* EXCERPTED TEXT *
========================================================================
Willing Suspension Of Dysfunctional Campaigning
For a candidate who is currently at war with the media, McCain certainly seems to believe his own press clippings if his suspension of campaigning is any indication. Considering how badly the last week and a half has gone for McCain and how badly and unpredictably he has coped with the crisis so far, perhaps the best thing for his chances in November would be to suspend campaigning indefinitely. The striking thing about this move is that McCain is now shouldering a large part of the responsibility for whatever legislation comes out of negotiations in Congress and he is pretty much staking his campaign on its passage and its contents. Put it down to another example of McCain’s habit of winging things and not having a plan going from day to day, and then consider what it would mean for how McCain would govern.
Of course, if the debate is cancelled, administrators at the University of Mississippi say that they probably won’t host it again later.
Update: Apparently, it wasn’t clear that this post was ridiculing McCain as a fool, so let me say it more plainly: McCain is a fool.
6 Responses to “Willing Suspension Of Dysfunctional Campaigning”
========================================================================
* DATA *
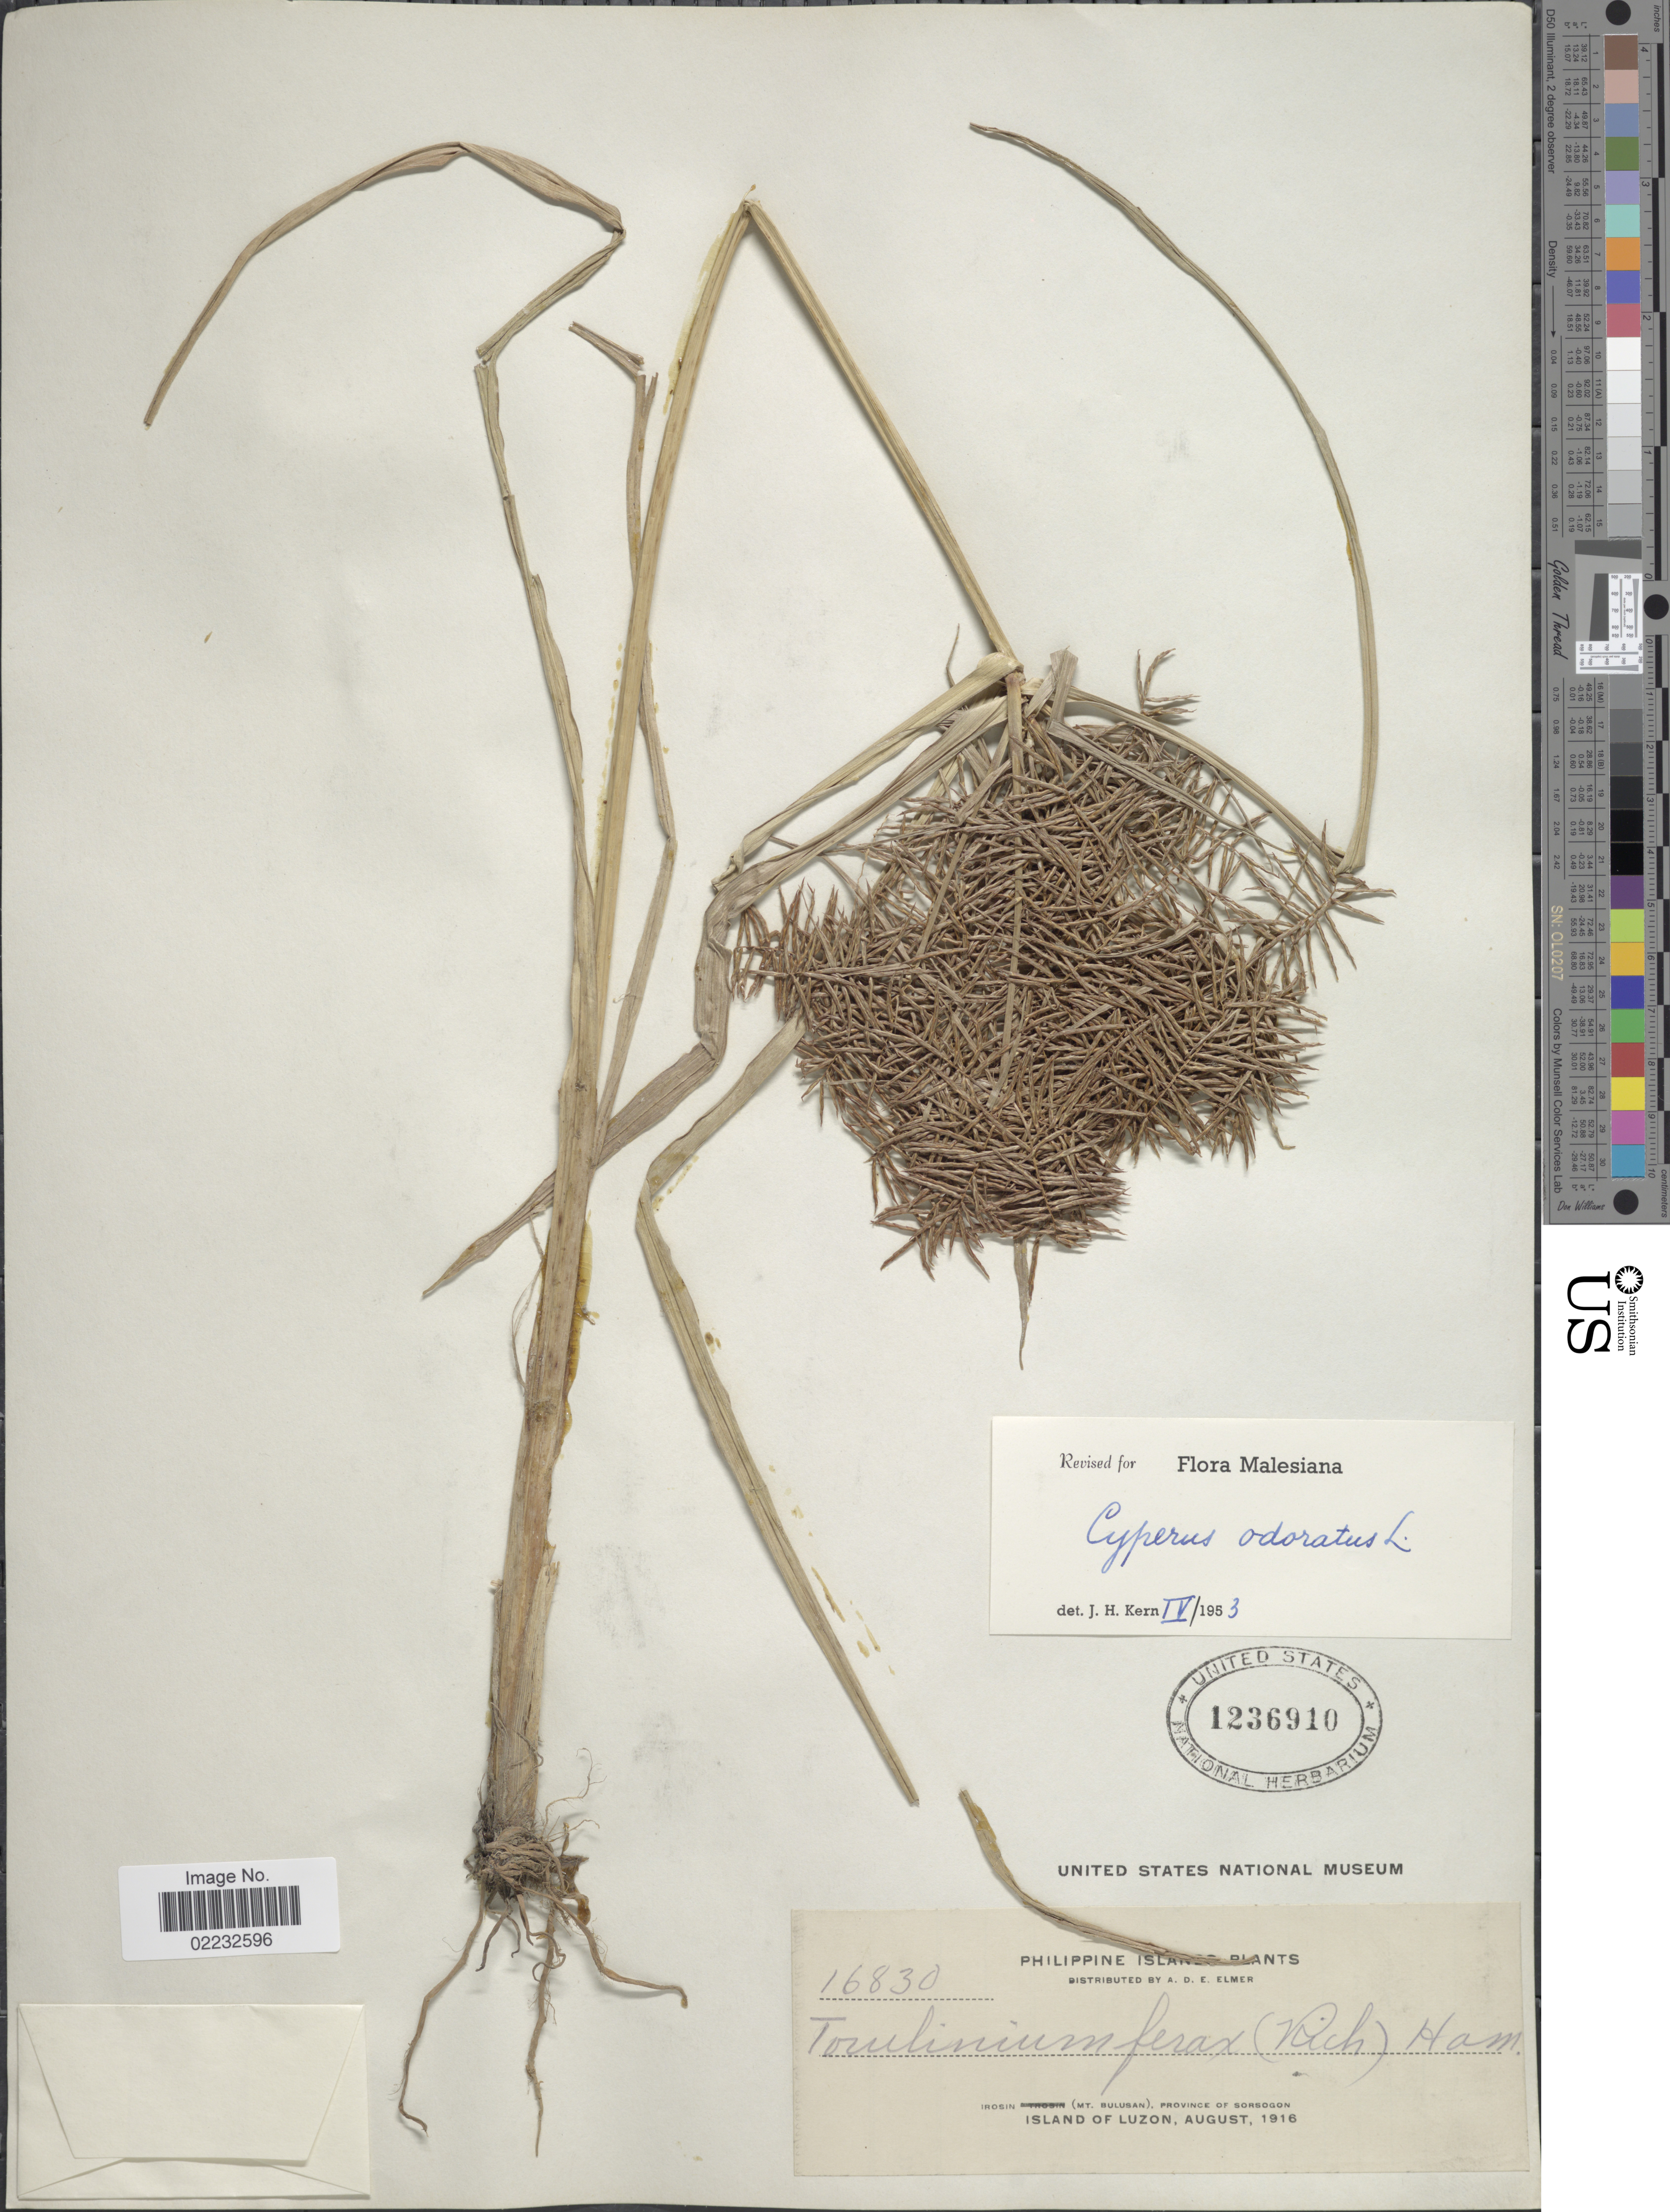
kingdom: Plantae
========================================================================
* GIVEN PROBLEM A *
Translate this sentence from the post on McCain's campaign suspension into Spanish: "Of course, if the debate is cancelled, administrators at the University of Mississippi say that they probably won’t host it again later."
* GIVEN PROBLEM B *
Please carry on the post on McCain's campaign suspension from where it stops.
The listing comes from a separate source.

* EXERCISE RESPONSE A *
Por supuesto, si se cancela el debate, los administradores de la Universidad de Misisipi dicen que probablemente no volverán a acogerlo más adelante.

* EXERCISE RESPONSE B *
Leave a Reply
You must be logged in to post a comment.




George Will was right when he noted that McCain does not have the temperament to be president. His campaign, of late, has been one reckless move after the other. All this most recent move does is make Obama look like the grown up in the race. McCain has compounded his mistake by suggesting that the vice-presidential debate be postponed (probably forever) and that Friday’s debate be rescheduled to that time and locale.
The longer this campaign wears on, the scarier McCain, and a potential McCain presidency, gets.
Y’know, these days, every time I read anything about the McCain campaign, I keep hearing the old Woody Wodpecker cartoon theme in the back of my head. Don’t know why. Just is.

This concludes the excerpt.